EC50 values were determined by testing peptides over a range of concentrations.
95% confidence interval.
EC50 not determined due to the analog’s low induction in primary agonism screening assay.
Data from ref. 28.
Data from ref. 20.
Triple and Quadruple modifications
We utilized the results from the double modification library to design and construct a set of triple and quadruple modified analogs. To this end, we synthesized four triple-modified analogs (all combinations of triple modifications in positions 4, 9, 13, and 14), as well as a quadruple-modified analog bearing modification in all four positions. Out of the five analogs, 17 and 20 exhibited improved activity against the ComD1 receptor, while retaining the activity against the ComD2 receptor (Table 2).
Table 2.
EC50 values of the triple & quadruple modified CSP2 analogs against the ComD1 and ComD2 receptorsa
| ComD1 | ComD2 | |||||
|---|---|---|---|---|---|---|
| Peptide Number | Peptide Name | Sequence | EC50 (nM)b | 95% CIc | EC50 (nM)b | 95% CIc |
| 16 | CSP2(15)-I4LL9RF13L | EMRLSRIIRDFLLLR | >1000 | -- | 79.4 | 53.2–118 |
| 17 | CSP2(15)-I4LL9RL14Q | EMRLSRIIRDFLFQR | 166 | 110–249 | 19.3 | 11.2–33.1 |
| 18 | CSP2(15)-I4LF13LL14Q | EMRLSRIILDFLLQR | 874 | 663–1150 | 11.4 | 7.20–18.0 |
| 19 | CSP2(15)-L9RF13LL14Q | EMRISRIIRDFLLQR | >1000 | -- | 18.6 | 9.28–35.3 |
| 20 | CSP2(15)-I4LL9RF13LL14Q | EMRLSRIIRDFLLQR | 193 | 160–233 | 17.3 | 15.7–19.2 |
See experimental section for detail of reporter strains. See supporting information for methods and plots of agonism dose response curves. All assays were performed in triplicates.

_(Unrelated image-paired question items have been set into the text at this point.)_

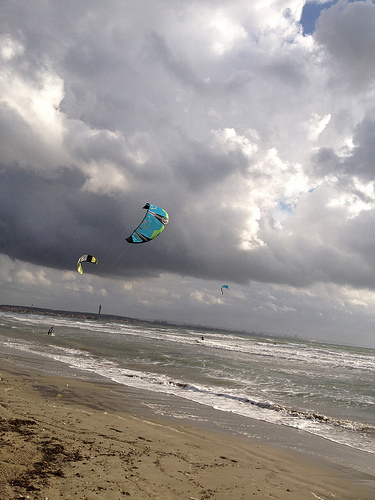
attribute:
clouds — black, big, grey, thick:
[3, 2, 375, 188]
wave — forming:
[178, 378, 194, 393]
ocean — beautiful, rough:
[8, 314, 369, 447]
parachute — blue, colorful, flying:
[129, 201, 170, 250]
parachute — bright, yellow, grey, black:
[75, 253, 98, 278]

EC50 values were determined by testing peptides over a range of concentrations.
95% confidence interval.
Quintuple modification
To validate that we have identified the optimized structures for pan group activation, we selected the highly potent quadruple-modified peptide analog, 20, and added an additional modification at positions 6, 7, 8 or 12. Analysis of the four analogs validated that modifying CSP2(15) in either one of these positions (6, 7, 8 or 12) lead to reduction in activity against the ComD2 receptor (Table 3). Out of the four analogs, 23 was found to be the most active analog, with approximately 2.5-fold increase in activity against ComD1 and approximately 2.5-fold decrease in activity against ComD2, compared to the quadruple-modified analog, 20, suggesting that further improvement in activity against the ComD1 receptor would be at the expense of reduced activity against the ComD2 receptor.
Table 3.
EC50 values of the quintuple modified CSP2 analogs against the ComD1 and ComD2 receptorsa
| ComD1 | ComD2 | |||||
|---|---|---|---|---|---|---|
| Peptide Number | Peptide Name | Sequence | EC50 (nM)b | 95% CIc | EC50 (nM)b | 95% CIc |
| 21 | CSP2(15)-I4LR6KL9RF13LL14Q | EMRLSKIIRDFLLQR | >1000 | -- | 141 | 85.5–235 |
| 22 | CSP2(15)-I4LI7FL9RF13LL14Q | EMRLSRFIRDFLLQR | 266 | 144–492 | >1000 | -- |
| 23 | CSP2(15)-I4LI8FL9RF13LL14Q | EMRLSRIFRDFLLQR | 75.3 | 59.4–95.4 | 41.0 | 21.2–79.0 |
| 24 | CSP2(15)-I4LL9RL12IF13LL14Q | EMRLSRIIRDFILQR | >1000 | -- | 158 | 64.5–387 |
See experimental section for detail of reporter strains. See supporting information for methods and plots of agonism dose response curves. All assays were performed in triplicates.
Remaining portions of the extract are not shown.